Every version of this question is different for every person that asks it, so it's difficult to give a definitive answer based on only the parts available. Some upgrades will be better in certain situations, and it all depends on what you already have, too. That said, we can give you the information you need to make the decision pretty easily. Here are the two things you'll want to keep in mind.

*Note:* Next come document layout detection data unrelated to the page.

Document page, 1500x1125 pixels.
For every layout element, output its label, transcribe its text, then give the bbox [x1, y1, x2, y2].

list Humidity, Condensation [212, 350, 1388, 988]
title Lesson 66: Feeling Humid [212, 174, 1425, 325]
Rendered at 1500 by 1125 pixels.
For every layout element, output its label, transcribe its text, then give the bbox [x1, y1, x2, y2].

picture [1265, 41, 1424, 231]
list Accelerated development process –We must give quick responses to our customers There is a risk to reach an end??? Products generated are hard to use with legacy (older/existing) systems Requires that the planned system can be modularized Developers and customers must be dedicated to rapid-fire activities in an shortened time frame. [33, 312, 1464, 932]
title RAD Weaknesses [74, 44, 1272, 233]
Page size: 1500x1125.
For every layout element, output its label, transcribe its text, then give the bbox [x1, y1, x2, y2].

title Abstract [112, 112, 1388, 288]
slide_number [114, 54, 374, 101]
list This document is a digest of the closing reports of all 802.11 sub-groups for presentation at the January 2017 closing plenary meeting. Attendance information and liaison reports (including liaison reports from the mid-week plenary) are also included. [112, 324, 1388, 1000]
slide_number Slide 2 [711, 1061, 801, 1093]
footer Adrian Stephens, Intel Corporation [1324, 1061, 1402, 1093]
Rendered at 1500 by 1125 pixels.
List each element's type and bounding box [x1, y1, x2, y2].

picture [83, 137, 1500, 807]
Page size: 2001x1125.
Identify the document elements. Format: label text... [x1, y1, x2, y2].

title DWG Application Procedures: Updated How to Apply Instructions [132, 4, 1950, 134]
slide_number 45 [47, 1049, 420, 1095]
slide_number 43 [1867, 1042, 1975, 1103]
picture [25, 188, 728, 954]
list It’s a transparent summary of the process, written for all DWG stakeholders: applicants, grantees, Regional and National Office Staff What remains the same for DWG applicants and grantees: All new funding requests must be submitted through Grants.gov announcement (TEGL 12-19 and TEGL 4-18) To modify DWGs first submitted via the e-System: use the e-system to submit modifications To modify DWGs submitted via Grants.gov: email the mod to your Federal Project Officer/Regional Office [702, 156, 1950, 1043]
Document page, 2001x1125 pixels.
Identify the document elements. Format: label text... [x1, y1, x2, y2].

Choose the Best Upgrade for What You Do
There is no "best" upgrade for everyone. It all depends on what you use your computer for. If you do a lot of multitasking, or your work involves applications that require a lot of memory (e.g. you run a lot of virtual machines), RAM is going to be a solid upgrade. If you play a lot of games, a new video card
is more likely to increase performance, while video editors would probably like a faster, multithreaded processor. Here's a breakdown of possible upgrades and what they'd be good for:
RAM. While RAM is easily the cheapest upgrade you can make, most modern computers aren't going to see a huge performance benefit from upgrading. Usually, 4GB should be enough for the average person —it isn't going to make most apps run faster and it isn't going to improve gaming all that much. If you're still rocking 512MB, it could definitely be worth an upgrade—but otherwise, you can probably pass. Exceptions include people who use a ton of programs at once, use RAM-intensive applications like Photoshop or a video editor, and people who run virtual machines in programs like VirtualBox or VMware, which require you to set aside a chunk of RAM for those machines. The more RAM your virtual machines have, the faster they'll run (and the less they'll steal from your actual OS).